At least two tankers carrying super-chilled US natural gas are en route to China even as an escalating trade dispute between the two countries threatens to weigh down their cargoes with pricey tariffs.

Both Rioja Knutsen and Gaslog Greece recently left Cheniere Energy Inc’s liquefied natural gas export terminal in Louisiana and have China pegged as their destination, according to vessel-tracking data compiled by Bloomberg. Rioja Knutsen is due in Tianjin on September 1, while Gaslog Greece is expected to reach China on September 19.

Although no date has been set, a 25% tariff on American LNG may be imposed early next month in retaliation for US duties on $200bn of Chinese goods, which could start as soon as September 7.

The tankers’ journeys highlight how presidents Xi Jinping and Donald Trump are willing to suffer domestic pain in order not to back down in the trade fight. Trump risks cutting off the burgeoning US gas export industry from the world’s largest importer of the fuel, while Xi threatens to add higher costs to his drive to clear smog by burning less coal.

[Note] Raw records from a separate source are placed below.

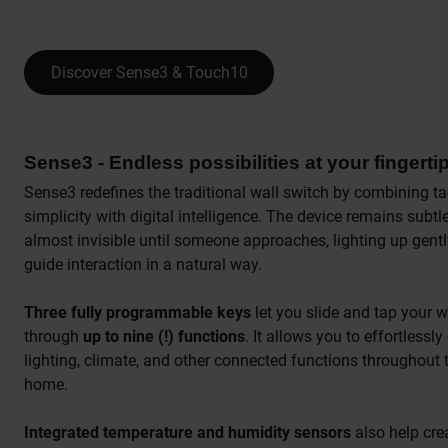
Discover Sense3 & Touch10
Sense3 - Endless possibilities at your fingerti
Sense3 redefines the traditional wall switch by combining ta
simplicity with digital intelligence. The device remains subtl
almost invisible until someone approaches, lighting up gentl
guide interaction in a natural way.
Three fully programmable keys
let you slide and tap your 
through
up to nine (!) functions
. It allows you to effortlessly
lighting, climate, and other connected functions throughout 
home.
Integrated temperature and humidity sensors
also help cre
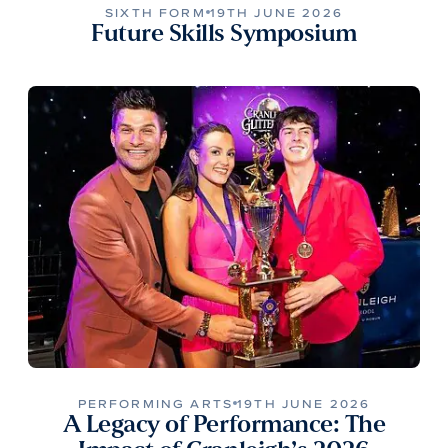
SIXTH FORM
19TH JUNE 2026
Future Skills Symposium
PERFORMING ARTS
19TH JUNE 2026
A Legacy of Performance: The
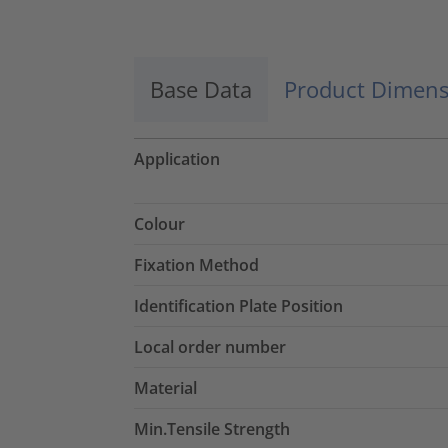
Base Data
Product Dimens
Application
Colour
Fixation Method
Identification Plate Position
Local order number
Material
Min.Tensile Strength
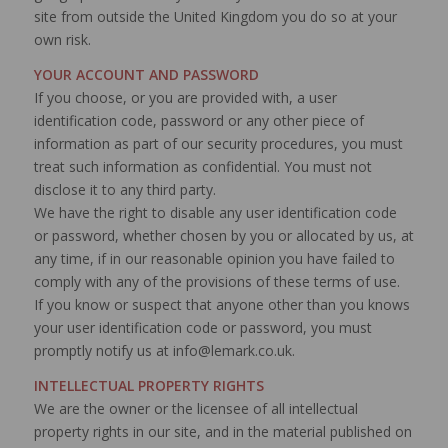
site from outside the United Kingdom you do so at your
own risk.
YOUR ACCOUNT AND PASSWORD
If you choose, or you are provided with, a user
identification code, password or any other piece of
information as part of our security procedures, you must
treat such information as confidential. You must not
disclose it to any third party.
We have the right to disable any user identification code
or password, whether chosen by you or allocated by us, at
any time, if in our reasonable opinion you have failed to
comply with any of the provisions of these terms of use.
If you know or suspect that anyone other than you knows
your user identification code or password, you must
promptly notify us at info@lemark.co.uk.
INTELLECTUAL PROPERTY RIGHTS
We are the owner or the licensee of all intellectual
property rights in our site, and in the material published on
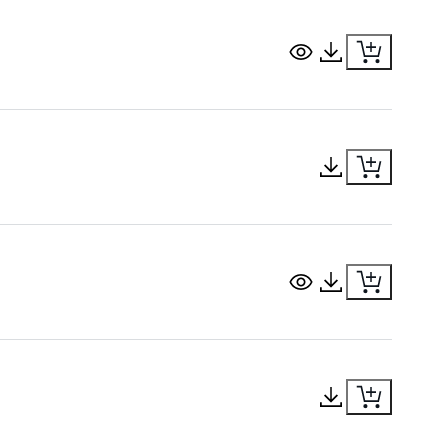
View Document
Download Docu
Download Docu
View Document
Download Docu
Download Docu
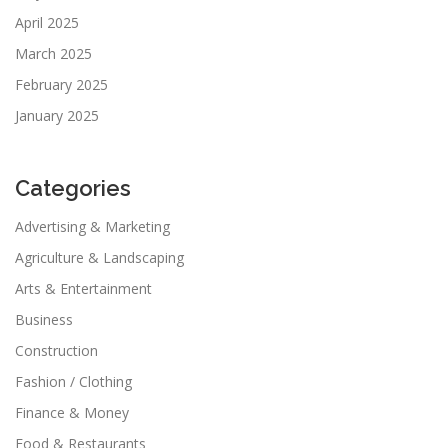
April 2025
March 2025
February 2025
January 2025
Categories
Advertising & Marketing
Agriculture & Landscaping
Arts & Entertainment
Business
Construction
Fashion / Clothing
Finance & Money
Food & Restaurants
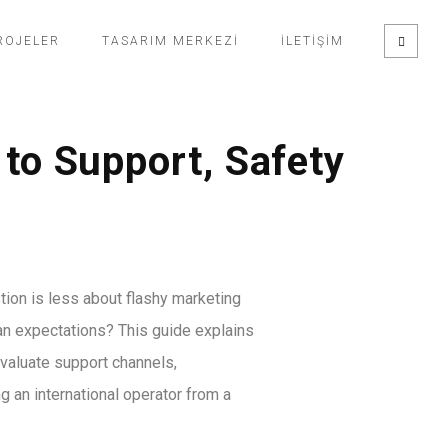
ROJELER
TASARIM MERKEZI
İLETIŞIM
to Support, Safety
stion is less about flashy marketing
an expectations? This guide explains
valuate support channels,
g an international operator from a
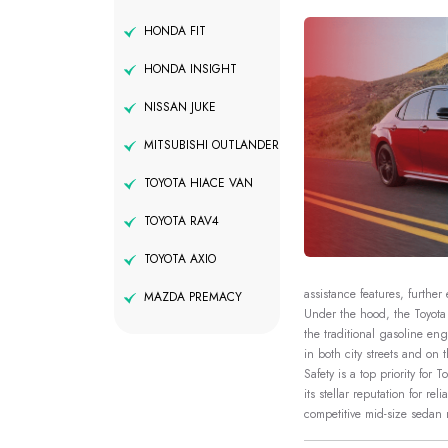
HONDA FIT
HONDA INSIGHT
NISSAN JUKE
MITSUBISHI OUTLANDER
TOYOTA HIACE VAN
TOYOTA RAV4
TOYOTA AXIO
assistance features, further
MAZDA PREMACY
Under the hood, the Toyota 
the traditional gasoline en
in both city streets and on
Safety is a top priority for
its stellar reputation for r
competitive mid-size sedan 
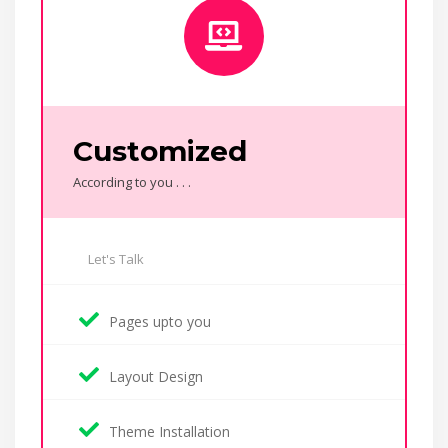
Customized
According to you . . .
Let's Talk
Pages upto you
Layout Design
Theme Installation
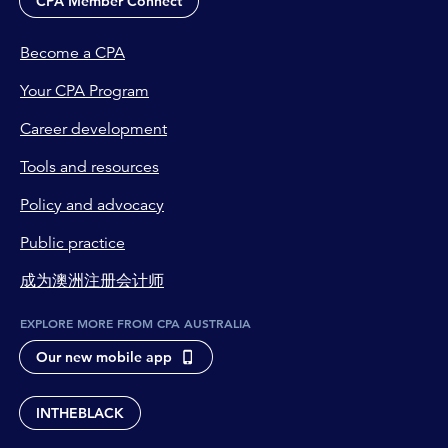
CPA Member Connect
Become a CPA
Your CPA Program
Career development
Tools and resources
Policy and advocacy
Public practice
成为澳洲注册会计师
EXPLORE MORE FROM CPA AUSTRALIA
Our new mobile app
INTHEBLACK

The US tariffs could kick in on September 7, after the close of a public comment period, and the Chinese measures would follow. While the US isn’t one of China’s biggest gas suppliers, shipments between the countries peaked over the last winter. That’s the period when China’s consumption tends to be the highest, as home heating in northern cities adds to year-round industrial demand.

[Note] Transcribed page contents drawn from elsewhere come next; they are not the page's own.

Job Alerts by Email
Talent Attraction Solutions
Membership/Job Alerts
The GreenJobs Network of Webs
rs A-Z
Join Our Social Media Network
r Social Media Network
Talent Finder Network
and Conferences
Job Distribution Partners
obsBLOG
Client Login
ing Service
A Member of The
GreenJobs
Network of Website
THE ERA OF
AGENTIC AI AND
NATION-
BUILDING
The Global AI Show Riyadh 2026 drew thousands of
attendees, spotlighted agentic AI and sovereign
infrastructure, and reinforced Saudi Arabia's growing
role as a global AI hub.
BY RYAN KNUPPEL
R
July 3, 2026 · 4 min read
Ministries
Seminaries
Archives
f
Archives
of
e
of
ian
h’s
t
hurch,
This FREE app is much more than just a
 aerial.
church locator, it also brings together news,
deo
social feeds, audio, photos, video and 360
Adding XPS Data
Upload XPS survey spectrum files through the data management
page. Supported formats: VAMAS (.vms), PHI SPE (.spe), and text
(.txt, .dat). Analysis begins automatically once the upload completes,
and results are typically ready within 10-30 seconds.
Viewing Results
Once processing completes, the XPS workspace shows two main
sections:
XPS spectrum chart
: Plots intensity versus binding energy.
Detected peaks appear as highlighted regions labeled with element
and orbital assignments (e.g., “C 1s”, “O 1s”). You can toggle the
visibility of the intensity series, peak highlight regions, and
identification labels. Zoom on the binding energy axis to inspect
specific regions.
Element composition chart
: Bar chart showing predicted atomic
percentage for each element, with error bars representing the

Even before the tariffs go into effect, PetroChina Co, a unit of state-owned China National Petroleum Corp, has contemplated halting purchases of US cargoes temporarily and increasing buying from other nations, Bloomberg reported earlier this month. ENN Group, a private gas distributor and burgeoning LNG importer, doesn’t plan to buy any supplies from the US this winter because of the trade tensions, according to two traders familiar with the company’s plans who asked not to be identified. The 25% tariff would make US supplies uneconomical to China, and traders might swap cargoes to get around that by sending American fuel to other buyers such as Japan and South Korea, and redirecting non-US fuel to China, according to Energy Aspects Ltd.

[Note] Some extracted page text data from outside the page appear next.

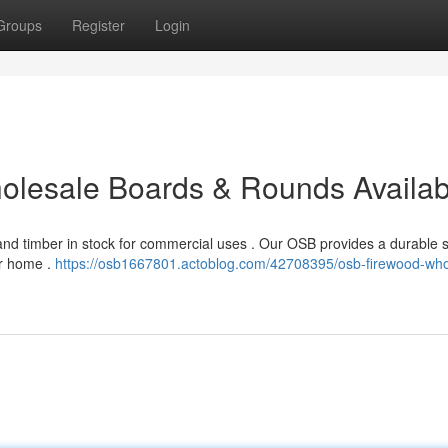
Groups
Register
Login
Wholesale Boards & Rounds Availab
nd timber in stock for commercial uses . Our OSB provides a durable s
our home .
https://osb1667801.actoblog.com/42708395/osb-firewood-who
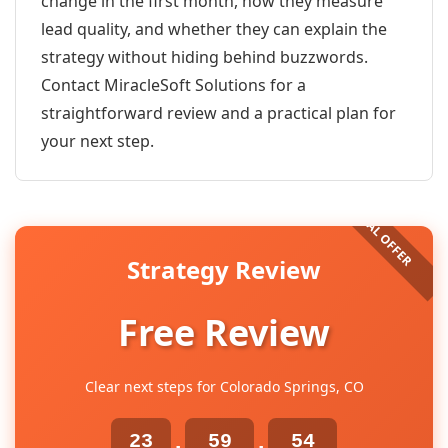
change in the first month, how they measure
lead quality, and whether they can explain the
strategy without hiding behind buzzwords.
Contact MiracleSoft Solutions for a
straightforward review and a practical plan for
your next step.
Strategy Review
Free Review
Clear next steps for Colorado Springs, CO
23
59
54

Sydney-based Oil Search Ltd, one of the owners of the Papua New Guinea PNG LNG facility, said it could stand to gain if China were to apply tariffs on US shipments, according to its managing director Peter Botten.

In addition to the two tankers carrying US LNG to China, several others are heading toward Northeast Asia without a final destination flagged. These include Gaslog Hong Kong, Maran Gas Olympias and Maran Gas Sparta.